The supposed linchpin of the Government's economic policy-the wage-tax trade-off-appears to be a shambles. The Treasurer, who does not want wage rises and still says everything is up for negotiation, is squared off against the Prime Minister (Mr Hawke), who says there will obviously be wage rises and tax cuts. Of course, the Minister for Industrial Relations (Mr Peter Morris) says, `No matter what the Treasurer says, the tax cuts are inevitable on 1 July next year'.
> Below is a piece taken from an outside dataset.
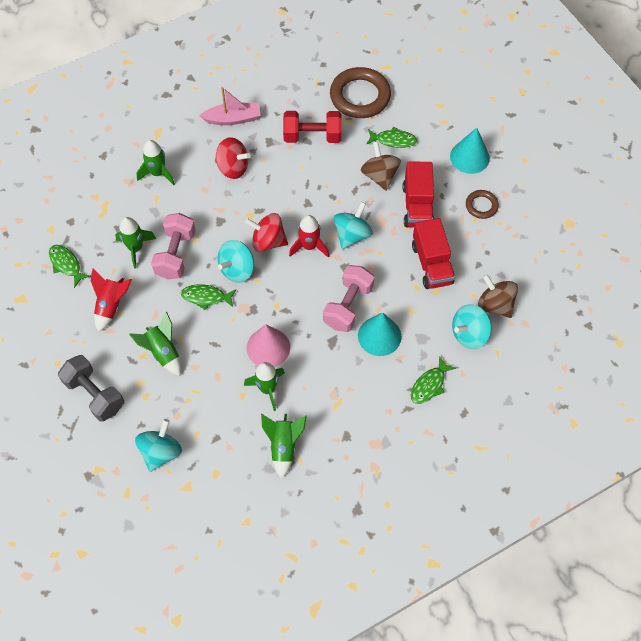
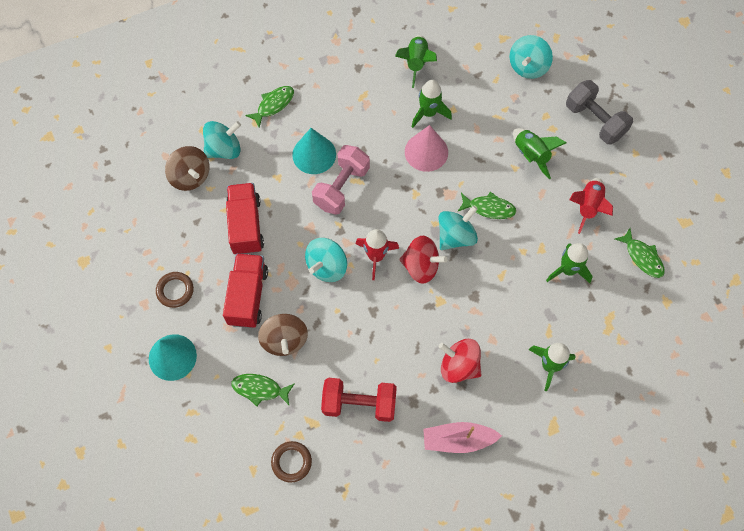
camera: 175 degrees left, 5 degrees up
(176, 254) = (523, 259): pink dumbbell -> none
(360, 96) = (291, 462): brown ring -> brown ring, size x0.51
The Prime Minister called in all his economic Ministers the other day to clear up this confusion. The Prime Minister seems to be having a little problem. He wants to talk about taxes and they want to talk about his resignation. It is a pity for him that the Governor-General's vacancy has already been filled. The fact is, as Paul Kelly reported in the Australian newspaper yesterday, and I quote:

Nobody knows where the Hawke economic team is going from here. But the good old days are over. The super-optimists who think everybody can kiss and make up are in a condition of super-delusion.

The fragility of our balance of payments position certainly has implications for next year's tax cut. The Treasurer was reported as saying in Berlin only two weeks ago that next year's tax cut would go ahead, even if Australia's trade performance suffered as a result of slower world growth. In addition, in this House on 25 August he said that the tax cut would be funded from the Budget surplus. In short, the Treasurer is intent on providing next July's tax cut without cutting government spending. That would mean an increase in private sector demand with no offsetting decline in public sector demand. The effect on our already precarious balance of payments would be untenable.

This tired, confused Government simply cannot get the broader questions of tax policy right, nor can it adequately address the specific questions of sales tax reform. I therefore foreshadow the Opposition's second reading amendment.